> **Text excerpt**
══════

Source - LSE Regulatory
RNS Number : 3805X
Rockhopper Exploration plc
20 December 2023
 

The information contained within this Announcement is deemed by Rockhopper Exploration plc to constitute inside information as stipulated under the Market Abuse Regulation (EU) No. 596/2014 as it forms part of UK law by virtue of the European Union (Withdrawal) Act 2018 ("MAR").

 

20 December 2023

 

Rockhopper Exploration plc

("Rockhopper" or the "Company")

 

Monetisation of Ombrina Mare Arbitration Award

 

Rockhopper Exploration plc (AIM: RKH), the oil and gas company with key interests in the North Falkland Basin, announces its entry into a funded participation agreement (the "Agreement") with a  regulated specialist fund with over $4bn in investments under management that has experience in investing in legal assets (the "Specialist Fund") to monetise its ICSID Award (the "Award"), in relation to the arbitration against the Republic of Italy relating to the Ombrina Mare oil field (the "Arbitration"). The Award was previously announced on 24 August 2022.

 

Key terms of the Agreement

 

·    Rockhopper to retain legal and beneficial ownership of the Award

 

·    Under the terms of the Agreement, the Specialist Fund will make cash payments to Rockhopper in up to three tranches:

 

Ø Tranche 1 - Rockhopper will retain approximately €15 million of an upfront payment of €45million on completion. As previously disclosed, Rockhopper entered into a litigation funding agreement in 2017 under which all costs relating to the Arbitration from commencement to the rendering of the Award were paid on its behalf by a separate specialist arbitration funder (the "Original Arbitration Funder"). That agreement entitles the Original Arbitration Funder to a proportion of any proceeds from the Award or any monetisation of the Award. Rockhopper has entered into an agreement with the Original Arbitration Funder to pay €26 million of the Tranche 1 proceeds to discharge all of its liabilities under the agreement with the Original Arbitration Funder. In addition, Rockhopper is due to pay certain success fees to its legal representatives. After making these payments, Rockhopper will retain approximately €15million of the Tranche 1 payment and 100 per cent of all Tranche 2 and 3 payments.

 

Ø Tranche 2 - Additional contingent payment of €65 million upon a successful annulment outcome. Should the Award be partially annulled and the quantum reduced as a result, then Tranche 2 will be reduced such that the amounts under Tranche 1 and Tranche 2 shall be adjusted downward on a pro-rata basis. For example, if the quantum of the Award is reduced by 20%, then the amounts under Tranche 1 and Tranche 2 shall be reduced by 20%. For the avoidance of doubt, the amounts under Tranche 1 and Tranche 2 shall not reduce below €45m in any circumstance.

 

Ø Tranche 3 - Potential payment of 20% on recovery of amounts in excess of 200% of the Specialist Fund's total investment including costs.

 

·    Tax will also be payable on Rockhopper's share of the proceeds from the monetisation of the Award. These calculations are complex and are unlikely to be resolved for some months but Rockhopper currently estimates that the approximate effective tax rate of between 10-15% is likely.

 

The Specialist Fund will cover all costs related to the Arbitration from the date of this announcement.

══════

> **Recorded data**
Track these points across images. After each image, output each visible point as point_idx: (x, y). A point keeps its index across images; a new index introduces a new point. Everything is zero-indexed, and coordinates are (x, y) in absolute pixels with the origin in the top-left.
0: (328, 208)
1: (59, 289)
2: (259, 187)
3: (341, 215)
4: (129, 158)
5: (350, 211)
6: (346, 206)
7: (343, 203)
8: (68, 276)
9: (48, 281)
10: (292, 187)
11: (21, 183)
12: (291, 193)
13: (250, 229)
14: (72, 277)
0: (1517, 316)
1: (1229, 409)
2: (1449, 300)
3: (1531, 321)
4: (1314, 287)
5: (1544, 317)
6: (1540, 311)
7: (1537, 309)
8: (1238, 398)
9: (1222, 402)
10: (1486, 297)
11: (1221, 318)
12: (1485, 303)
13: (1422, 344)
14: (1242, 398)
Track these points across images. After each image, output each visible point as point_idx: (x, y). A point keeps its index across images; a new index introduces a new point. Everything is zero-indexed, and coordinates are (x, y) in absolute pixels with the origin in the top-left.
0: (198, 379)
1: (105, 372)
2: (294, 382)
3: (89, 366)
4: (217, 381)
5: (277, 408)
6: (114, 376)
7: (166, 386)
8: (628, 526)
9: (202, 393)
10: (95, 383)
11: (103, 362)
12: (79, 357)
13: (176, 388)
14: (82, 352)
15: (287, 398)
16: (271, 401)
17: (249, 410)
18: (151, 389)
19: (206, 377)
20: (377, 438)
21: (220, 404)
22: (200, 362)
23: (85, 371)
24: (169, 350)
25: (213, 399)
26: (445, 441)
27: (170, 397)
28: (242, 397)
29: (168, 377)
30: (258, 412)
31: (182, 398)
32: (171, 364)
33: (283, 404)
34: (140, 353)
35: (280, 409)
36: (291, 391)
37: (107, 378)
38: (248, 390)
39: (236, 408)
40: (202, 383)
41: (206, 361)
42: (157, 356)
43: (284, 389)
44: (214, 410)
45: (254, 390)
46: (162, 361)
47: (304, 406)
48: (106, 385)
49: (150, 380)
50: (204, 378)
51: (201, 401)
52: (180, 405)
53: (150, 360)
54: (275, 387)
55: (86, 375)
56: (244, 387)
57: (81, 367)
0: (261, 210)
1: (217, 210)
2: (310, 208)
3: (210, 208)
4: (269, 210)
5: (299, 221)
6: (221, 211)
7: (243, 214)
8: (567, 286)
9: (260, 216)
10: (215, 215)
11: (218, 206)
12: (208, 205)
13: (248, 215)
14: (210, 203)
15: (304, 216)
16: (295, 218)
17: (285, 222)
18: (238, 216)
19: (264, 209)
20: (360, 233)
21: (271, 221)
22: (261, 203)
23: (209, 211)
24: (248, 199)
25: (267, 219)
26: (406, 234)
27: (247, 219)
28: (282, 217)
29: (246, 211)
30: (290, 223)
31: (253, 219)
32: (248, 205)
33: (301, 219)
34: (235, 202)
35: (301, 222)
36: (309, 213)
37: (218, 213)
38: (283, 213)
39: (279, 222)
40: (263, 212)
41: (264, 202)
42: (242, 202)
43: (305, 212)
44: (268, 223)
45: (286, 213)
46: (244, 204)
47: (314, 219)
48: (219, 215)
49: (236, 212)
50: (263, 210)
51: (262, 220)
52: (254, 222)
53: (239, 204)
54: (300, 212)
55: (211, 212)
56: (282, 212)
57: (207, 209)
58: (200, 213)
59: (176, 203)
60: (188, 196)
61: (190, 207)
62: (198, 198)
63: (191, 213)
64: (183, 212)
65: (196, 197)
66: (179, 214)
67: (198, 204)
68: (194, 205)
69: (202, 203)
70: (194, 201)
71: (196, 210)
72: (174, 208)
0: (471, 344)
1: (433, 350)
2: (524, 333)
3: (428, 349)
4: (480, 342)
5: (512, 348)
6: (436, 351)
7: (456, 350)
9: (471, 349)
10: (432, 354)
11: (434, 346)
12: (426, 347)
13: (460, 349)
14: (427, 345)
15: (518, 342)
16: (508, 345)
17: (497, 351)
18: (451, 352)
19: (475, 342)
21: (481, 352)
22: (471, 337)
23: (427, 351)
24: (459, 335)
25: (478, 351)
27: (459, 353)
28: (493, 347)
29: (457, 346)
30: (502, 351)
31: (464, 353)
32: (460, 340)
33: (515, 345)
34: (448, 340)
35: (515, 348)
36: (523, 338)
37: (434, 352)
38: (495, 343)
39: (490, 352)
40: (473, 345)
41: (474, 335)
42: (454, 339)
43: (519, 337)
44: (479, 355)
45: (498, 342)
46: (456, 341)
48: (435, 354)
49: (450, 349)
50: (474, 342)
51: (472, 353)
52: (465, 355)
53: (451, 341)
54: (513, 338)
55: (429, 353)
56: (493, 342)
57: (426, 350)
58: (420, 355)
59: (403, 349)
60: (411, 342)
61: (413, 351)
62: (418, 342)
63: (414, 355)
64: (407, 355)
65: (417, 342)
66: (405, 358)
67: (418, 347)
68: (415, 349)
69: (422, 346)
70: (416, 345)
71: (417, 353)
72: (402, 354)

══════

> **Task set**
[a] Using the Rockhopper announcement, say whether each statement agrees with it, answering yes or no and quoting the deciding words: (i) Rockhopper keeps legal and beneficial ownership of the Award; (ii) Rockhopper will pay €26 million of the Tranche 1 proceeds to its legal representatives; (iii) the Specialist Fund will cover all Arbitration costs from the date of the announcement.
[b] List every distinct euro amount that the Rockhopper announcement states, counting each value once.
[c] Continue the Rockhopper announcement from the point where it stops.

> **Replies**
[a]
(i) Yes: "Rockhopper to retain legal and beneficial ownership of the Award"
(ii) No: "Rockhopper has entered into an agreement with the Original Arbitration Funder to pay €26 million of the Tranche 1 proceeds to discharge all of its liabilities under the agreement with the Original Arbitration Funder"
(iii) Yes: "The Specialist Fund will cover all costs related to the Arbitration from the date of this announcement."

[b] €15 million, €45 million, €26 million, €65 million

[c]
Benefits of the agreement

 

·    Materially strengthens Rockhopper's balance sheet with no dilution to shareholders

·    De-risks the Award process while maintaining potentially significant upside

·    Removes future costs associated with the Award

·    Accelerates monetisation when compared to Rockhopper challenging the annulment itself and seeking to enforce against the Republic of Italy, which could take several years

·    Allows Rockhopper to focus on its core opportunity in the Falkland Islands

 

 

Proceeds from the monetisation will be used by Rockhopper for both working capital, general corporate purposes and towards Rockhopper's equity funding requirements in relation to developing the Sea Lion oil field

 


Under the terms of the previously announced arrangements with the Falkland Islands Government, it remains the case that Rockhopper is prevented from making distributions, including any form of dividend or share buyback.

 

Precedent Conditions

 

Approval will be required from the Falkland Islands Government to the transaction.  A further announcement will be made on completion.  Should completion not occur by 30.6.24. either side has the right to termination. In the case of non-completion Rockhopper will use proceeds of the Award to provide compensation to the Specialist Funder based on their legal fees incurred.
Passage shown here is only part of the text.